Mitochondrial thioredoxin-2/peroxiredoxin-3 system functions in parallel with mitochondrial GSH system in protection against oxidative stress

A dominant-negative, active-site mutant (C93S-Trx2) of mitochondrial thioredoxin-2 (Trx2) was expressed in cells to study the function of the thioredoxin system in protection against mitochondrial oxidative stress. C93S-Trx2 was detected as a disulfide with mitochondrial peroxiredoxin-3 (Prx3) but not peroxiredoxin-5 (Prx5). C93S-Trx2 enhanced sensitivity to cell death induced by tert-butylhydroperoxide or by tumor necrosis factor-alpha (TNF-alpha). In cells treated with buthionine sulfoximine (BSO) to deplete glutathione (GSH), endogenous Trx2 was oxidized, C93S-Trx2 potentiated toxicity, and overexpression of Trx2 protected against toxicity. Thus, the results show that Trx2 interacts with Prx3 in vivo and that the Trx2/Prx3 system functions in parallel with the GSH system to protect mitochondria from oxidative stress. The additive protection by Trx2 and GSH shows that Trx2 and GSH systems are both functionally important at low oxidative stress conditions.     

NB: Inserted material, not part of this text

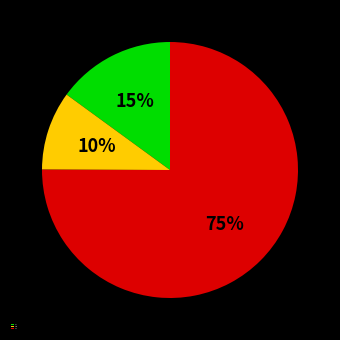

What percentage is the 2% slice, to the nearest percent?

75%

Activation of translation via reduction by thioredoxin-thioredoxin reductase in Saccharomyces cerevisiae

Previously we reported that in vitro translation activity in extracts of Saccharomyces cerevisiae was stimulated by dithiothreitol (DTT) and further increased by the addition of thioredoxin (TRX1) [Choi, S.K. (2007) Thioredoxin-mediated regulation of protein synthesis by redox in Saccharomyces cerevisiae. Kor. J. Microbiol. Biotechnol. 35, 36-40]. To identify the pathway affecting translation, we cloned and purified thioredoxin reductase 1 (TRR1), thioredoxin reductase 2 (TRR2), glutaredoxin 1 (GRX1) and glutaredoxin reductase 1 (GLR1) as fusion proteins. Thioredoxin-mediated activation of translation was more effectively stimulated by NADPH or NADH than by DTT. Moreover, addition of TRR1 led to a further increase of translation in the presence of thioredoxin plus NADPH. These findings indicate that redox control via the thioredoxin-thioredoxin reductase system plays an important role in the regulation of translation.